Only these lines of the data below are wanted: the one with "staining of human", the one with "with DAB immunohistochemistry", and any lines between them, each repeated exactly.

--- The input Enclosed Below ---

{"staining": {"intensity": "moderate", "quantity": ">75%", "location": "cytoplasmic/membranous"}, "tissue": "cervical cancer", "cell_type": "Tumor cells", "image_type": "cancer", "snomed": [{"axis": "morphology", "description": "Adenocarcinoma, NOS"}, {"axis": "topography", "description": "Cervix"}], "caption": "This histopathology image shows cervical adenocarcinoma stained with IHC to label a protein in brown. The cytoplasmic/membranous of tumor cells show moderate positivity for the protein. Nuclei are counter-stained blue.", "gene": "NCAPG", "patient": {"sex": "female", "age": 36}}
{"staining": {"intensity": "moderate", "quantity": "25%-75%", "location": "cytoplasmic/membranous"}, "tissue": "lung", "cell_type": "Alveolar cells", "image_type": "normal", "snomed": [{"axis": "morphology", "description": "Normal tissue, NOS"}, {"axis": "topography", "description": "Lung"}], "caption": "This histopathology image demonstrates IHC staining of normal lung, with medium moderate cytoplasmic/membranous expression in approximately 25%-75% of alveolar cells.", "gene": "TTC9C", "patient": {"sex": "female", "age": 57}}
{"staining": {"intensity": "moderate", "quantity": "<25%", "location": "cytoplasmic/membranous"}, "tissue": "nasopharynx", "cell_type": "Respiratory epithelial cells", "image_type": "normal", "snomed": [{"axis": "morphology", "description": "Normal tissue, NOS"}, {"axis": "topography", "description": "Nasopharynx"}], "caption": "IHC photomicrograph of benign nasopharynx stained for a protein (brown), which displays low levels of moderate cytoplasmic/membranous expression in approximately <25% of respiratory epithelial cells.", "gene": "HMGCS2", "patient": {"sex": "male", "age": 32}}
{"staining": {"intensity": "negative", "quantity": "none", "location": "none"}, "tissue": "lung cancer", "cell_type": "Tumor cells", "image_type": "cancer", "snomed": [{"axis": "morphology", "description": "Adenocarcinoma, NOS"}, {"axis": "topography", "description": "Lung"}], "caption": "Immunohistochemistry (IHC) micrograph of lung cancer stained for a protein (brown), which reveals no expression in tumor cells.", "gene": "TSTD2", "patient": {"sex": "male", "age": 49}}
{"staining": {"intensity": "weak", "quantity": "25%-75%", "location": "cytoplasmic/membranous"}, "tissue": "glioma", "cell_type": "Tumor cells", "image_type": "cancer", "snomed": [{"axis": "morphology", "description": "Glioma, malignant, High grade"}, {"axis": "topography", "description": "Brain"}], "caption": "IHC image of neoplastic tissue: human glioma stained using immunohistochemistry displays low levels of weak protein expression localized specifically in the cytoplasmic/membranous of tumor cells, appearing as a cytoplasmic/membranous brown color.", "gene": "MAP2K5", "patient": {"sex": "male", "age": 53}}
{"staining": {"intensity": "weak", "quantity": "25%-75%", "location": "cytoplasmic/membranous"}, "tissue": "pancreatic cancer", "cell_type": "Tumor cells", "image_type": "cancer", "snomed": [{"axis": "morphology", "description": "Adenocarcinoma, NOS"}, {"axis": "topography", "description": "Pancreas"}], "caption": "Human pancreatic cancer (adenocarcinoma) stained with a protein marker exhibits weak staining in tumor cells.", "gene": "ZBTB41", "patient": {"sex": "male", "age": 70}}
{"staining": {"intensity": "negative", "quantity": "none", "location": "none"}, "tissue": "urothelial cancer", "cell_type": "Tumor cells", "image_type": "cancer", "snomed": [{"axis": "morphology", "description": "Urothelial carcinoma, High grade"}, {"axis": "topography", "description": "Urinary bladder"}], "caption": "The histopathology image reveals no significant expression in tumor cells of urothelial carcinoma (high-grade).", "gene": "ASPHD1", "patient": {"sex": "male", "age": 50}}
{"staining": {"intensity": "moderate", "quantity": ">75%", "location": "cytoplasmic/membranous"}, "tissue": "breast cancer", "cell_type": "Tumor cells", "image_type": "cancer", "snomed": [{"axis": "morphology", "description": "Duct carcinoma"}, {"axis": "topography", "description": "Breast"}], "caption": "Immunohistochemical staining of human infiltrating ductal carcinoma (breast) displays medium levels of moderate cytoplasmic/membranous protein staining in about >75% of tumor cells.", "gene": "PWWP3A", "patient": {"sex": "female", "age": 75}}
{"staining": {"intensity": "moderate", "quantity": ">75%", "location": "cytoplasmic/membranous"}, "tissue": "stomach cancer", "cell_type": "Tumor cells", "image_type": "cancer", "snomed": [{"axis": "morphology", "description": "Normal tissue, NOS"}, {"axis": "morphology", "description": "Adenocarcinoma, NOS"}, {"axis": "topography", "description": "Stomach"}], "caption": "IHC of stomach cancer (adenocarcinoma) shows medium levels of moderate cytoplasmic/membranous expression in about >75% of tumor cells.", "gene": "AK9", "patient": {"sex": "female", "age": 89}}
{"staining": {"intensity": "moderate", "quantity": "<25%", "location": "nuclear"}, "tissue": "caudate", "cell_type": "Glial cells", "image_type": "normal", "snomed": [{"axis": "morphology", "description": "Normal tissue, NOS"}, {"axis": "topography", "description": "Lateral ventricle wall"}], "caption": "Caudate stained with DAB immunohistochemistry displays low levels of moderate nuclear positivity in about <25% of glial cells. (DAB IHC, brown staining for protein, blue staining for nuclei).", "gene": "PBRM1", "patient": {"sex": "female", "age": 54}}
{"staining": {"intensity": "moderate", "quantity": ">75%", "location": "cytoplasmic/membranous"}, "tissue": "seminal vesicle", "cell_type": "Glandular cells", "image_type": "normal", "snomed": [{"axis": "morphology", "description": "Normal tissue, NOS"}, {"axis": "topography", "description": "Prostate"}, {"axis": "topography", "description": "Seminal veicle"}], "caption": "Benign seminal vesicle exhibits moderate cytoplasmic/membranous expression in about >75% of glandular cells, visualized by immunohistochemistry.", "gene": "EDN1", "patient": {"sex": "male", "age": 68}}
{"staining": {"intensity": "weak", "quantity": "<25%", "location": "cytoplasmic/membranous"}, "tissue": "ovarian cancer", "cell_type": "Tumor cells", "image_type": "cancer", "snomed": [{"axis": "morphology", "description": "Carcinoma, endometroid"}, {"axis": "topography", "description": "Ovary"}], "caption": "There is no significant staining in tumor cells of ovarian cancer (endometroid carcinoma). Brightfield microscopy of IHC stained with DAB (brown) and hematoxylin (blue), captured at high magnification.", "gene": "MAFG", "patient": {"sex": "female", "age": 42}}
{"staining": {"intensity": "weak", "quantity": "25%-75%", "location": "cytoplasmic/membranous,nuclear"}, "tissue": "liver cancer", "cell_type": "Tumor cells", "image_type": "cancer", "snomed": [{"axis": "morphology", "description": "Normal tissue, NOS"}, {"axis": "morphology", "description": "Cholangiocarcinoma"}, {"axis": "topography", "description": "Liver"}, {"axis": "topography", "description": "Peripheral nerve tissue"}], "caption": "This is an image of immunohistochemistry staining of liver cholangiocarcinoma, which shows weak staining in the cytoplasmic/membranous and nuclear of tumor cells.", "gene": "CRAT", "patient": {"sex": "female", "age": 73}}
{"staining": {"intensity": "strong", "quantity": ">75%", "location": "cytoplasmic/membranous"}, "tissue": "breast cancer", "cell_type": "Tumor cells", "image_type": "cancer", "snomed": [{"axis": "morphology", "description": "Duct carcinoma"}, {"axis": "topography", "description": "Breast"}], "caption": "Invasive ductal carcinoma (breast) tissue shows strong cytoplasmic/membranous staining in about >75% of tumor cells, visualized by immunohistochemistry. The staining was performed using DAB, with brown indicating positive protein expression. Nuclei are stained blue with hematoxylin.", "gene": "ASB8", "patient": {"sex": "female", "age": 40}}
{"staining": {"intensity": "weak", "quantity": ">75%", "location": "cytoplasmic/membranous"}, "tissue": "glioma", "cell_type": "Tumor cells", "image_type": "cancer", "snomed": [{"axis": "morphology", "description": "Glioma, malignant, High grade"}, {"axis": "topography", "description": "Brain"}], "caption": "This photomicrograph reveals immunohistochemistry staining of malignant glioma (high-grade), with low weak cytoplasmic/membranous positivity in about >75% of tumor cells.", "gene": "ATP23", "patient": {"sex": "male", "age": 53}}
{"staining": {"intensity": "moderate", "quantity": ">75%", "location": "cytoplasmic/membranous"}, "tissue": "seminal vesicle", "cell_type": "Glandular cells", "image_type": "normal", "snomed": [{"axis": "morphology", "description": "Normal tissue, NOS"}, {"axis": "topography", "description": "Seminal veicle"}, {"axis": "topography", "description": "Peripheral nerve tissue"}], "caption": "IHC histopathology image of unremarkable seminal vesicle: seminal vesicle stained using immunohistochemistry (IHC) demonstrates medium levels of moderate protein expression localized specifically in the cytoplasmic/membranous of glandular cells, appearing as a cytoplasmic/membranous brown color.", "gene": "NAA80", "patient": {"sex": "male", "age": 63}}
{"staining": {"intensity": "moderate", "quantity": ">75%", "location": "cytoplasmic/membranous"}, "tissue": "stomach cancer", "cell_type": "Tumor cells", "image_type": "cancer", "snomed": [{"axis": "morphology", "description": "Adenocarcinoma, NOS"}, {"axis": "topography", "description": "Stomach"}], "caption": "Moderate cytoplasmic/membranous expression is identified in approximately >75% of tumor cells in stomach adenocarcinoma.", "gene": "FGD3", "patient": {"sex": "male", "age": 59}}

--- End of Enclosed The input ---

## Reply
{"staining": {"intensity": "moderate", "quantity": ">75%", "location": "cytoplasmic/membranous"}, "tissue": "breast cancer", "cell_type": "Tumor cells", "image_type": "cancer", "snomed": [{"axis": "morphology", "description": "Duct carcinoma"}, {"axis": "topography", "description": "Breast"}], "caption": "Immunohistochemical staining of human infiltrating ductal carcinoma (breast) displays medium levels of moderate cytoplasmic/membranous protein staining in about >75% of tumor cells.", "gene": "PWWP3A", "patient": {"sex": "female", "age": 75}}
{"staining": {"intensity": "moderate", "quantity": ">75%", "location": "cytoplasmic/membranous"}, "tissue": "stomach cancer", "cell_type": "Tumor cells", "image_type": "cancer", "snomed": [{"axis": "morphology", "description": "Normal tissue, NOS"}, {"axis": "morphology", "description": "Adenocarcinoma, NOS"}, {"axis": "topography", "description": "Stomach"}], "caption": "IHC of stomach cancer (adenocarcinoma) shows medium levels of moderate cytoplasmic/membranous expression in about >75% of tumor cells.", "gene": "AK9", "patient": {"sex": "female", "age": 89}}
{"staining": {"intensity": "moderate", "quantity": "<25%", "location": "nuclear"}, "tissue": "caudate", "cell_type": "Glial cells", "image_type": "normal", "snomed": [{"axis": "morphology", "description": "Normal tissue, NOS"}, {"axis": "topography", "description": "Lateral ventricle wall"}], "caption": "Caudate stained with DAB immunohistochemistry displays low levels of moderate nuclear positivity in about <25% of glial cells. (DAB IHC, brown staining for protein, blue staining for nuclei).", "gene": "PBRM1", "patient": {"sex": "female", "age": 54}}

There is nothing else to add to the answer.